To make a delicious turkey for Thanksgiving this year, follow our 12 tips for a flavorful, juicy turkey. We also give you tips for which part of the turkey is healthiest to eat and how to safely prepare your turkey.
1. Use herbs, rather than extra fat, for flavor.
2. We found conventional turkeys (with added salt solution) do stay moister but if you’re watching your sodium intake, avoid them.
3. For a golden skin, roast at high heat—475°F—for the first 45 minutes, then reduce to 350°F.
4. Leave the cavity stuffing-free. It’s safer.
5. A 3-ounce portion of light meat without skin has only 132 calories and 3 grams of fat. With the skin, that jumps to 168 calories and 6 grams of fat.
6. Dark meat is higher in calories and has more fat.
7. Three ounces of dark meat supplies 15% of the recommended daily intake of iron; white meat has only 8%.
8. Turkey contains slightly less fat and cholesterol than chicken.
9. Turkey meat (and chicken) can be pink even when it’s fully cooked.
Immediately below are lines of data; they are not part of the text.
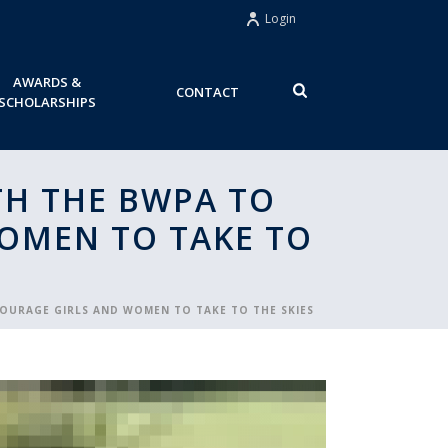
Login
AWARDS &
CONTACT
SCHOLARSHIPS
ITH THE BWPA TO
WOMEN TO TAKE TO
NCOURAGE GIRLS AND WOMEN TO TAKE TO THE SKIES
Why? The bones of young birds are porous and allow red pigmentation (hemoglobin) to leach out into the meat.
10. Smoking and grilling can also make the meat pink.
11. Feeling lethargic? Don’t blame tryptophan, an amino acid found in turkey. Other amino acids in the food block tryptophan’s absorption into the brain before it can make serotonin, which in turn would make you feel sleepy.
12. Still sleepy? You probably just overindulged. That’s OK. It’s Thanksgiving, after all.